Set down again each entry exactly as it reads, pictures excluded.

[DATA SECTION — start]

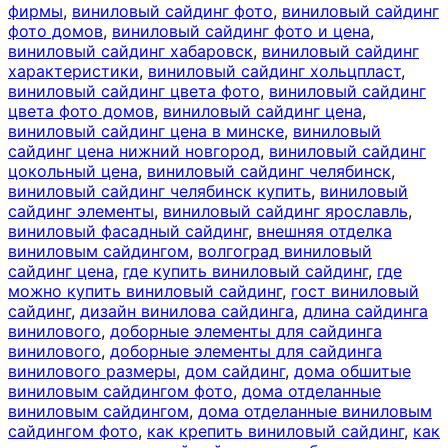
фирмы
,
виниловый сайдинг фото
,
виниловый сайдинг
фото домов
,
виниловый сайдинг фото и цена
,
виниловый сайдинг хабаровск
,
виниловый сайдинг
характеристики
,
виниловый сайдинг хольцпласт
,
виниловый сайдинг цвета фото
,
виниловый сайдинг
цвета фото домов
,
виниловый сайдинг цена
,
виниловый сайдинг цена в минске
,
виниловый
сайдинг цена нижний новгород
,
виниловый сайдинг
цокольный цена
,
виниловый сайдинг челябинск
,
виниловый сайдинг челябинск купить
,
виниловый
сайдинг элементы
,
виниловый сайдинг ярославль
,
виниловый фасадный сайдинг
,
внешняя отделка
виниловым сайдингом
,
волгоград виниловый
сайдинг цена
,
где купить виниловый сайдинг
,
где
можно купить виниловый сайдинг
,
гост виниловый
сайдинг
,
дизайн винилова сайдинга
,
длина сайдинга
винилового
,
доборные элементы для сайдинга
винилового
,
доборные элементы для сайдинга
винилового размеры
,
дом сайдинг
,
дома обшитые
виниловым сайдингом фото
,
дома отделанные
виниловым сайдингом
,
дома отделанные виниловым
сайдингом фото
,
как крепить виниловый сайдинг
,
как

[DATA SECTION — finish]

_SOLUTION FOR THIS TASK:_
фирмы
,
виниловый сайдинг фото
,
виниловый сайдинг
фото домов
,
виниловый сайдинг фото и цена
,
виниловый сайдинг хабаровск
,
виниловый сайдинг
характеристики
,
виниловый сайдинг хольцпласт
,
виниловый сайдинг цвета фото
,
виниловый сайдинг
цвета фото домов
,
виниловый сайдинг цена
,
виниловый сайдинг цена в минске
,
виниловый
сайдинг цена нижний новгород
,
виниловый сайдинг
цокольный цена
,
виниловый сайдинг челябинск
,
виниловый сайдинг челябинск купить
,
виниловый
сайдинг элементы
,
виниловый сайдинг ярославль
,
виниловый фасадный сайдинг
,
внешняя отделка
виниловым сайдингом
,
волгоград виниловый
сайдинг цена
,
где купить виниловый сайдинг
,
где
можно купить виниловый сайдинг
,
гост виниловый
сайдинг
,
дизайн винилова сайдинга
,
длина сайдинга
винилового
,
доборные элементы для сайдинга
винилового
,
доборные элементы для сайдинга
винилового размеры
,
дом сайдинг
,
дома обшитые
виниловым сайдингом фото
,
дома отделанные
виниловым сайдингом
,
дома отделанные виниловым
сайдингом фото
,
как крепить виниловый сайдинг
,
как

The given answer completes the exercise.